*** Data records ***

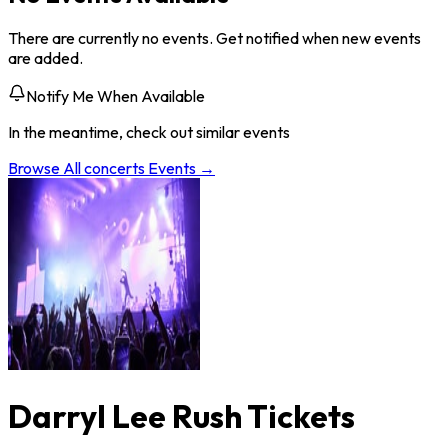
There are currently no events. Get notified when new events
are added.
Notify Me When Available
In the meantime, check out similar events
Browse All
concerts
Events →
Darryl Lee Rush Tickets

***

■ **Description of the task**:
Give back the data verbatim. The pictures are not part of the copy.

■ **Answer space**:
There are currently no events. Get notified when new events
are added.
Notify Me When Available
In the meantime, check out similar events
Browse All
concerts
Events →
Darryl Lee Rush Tickets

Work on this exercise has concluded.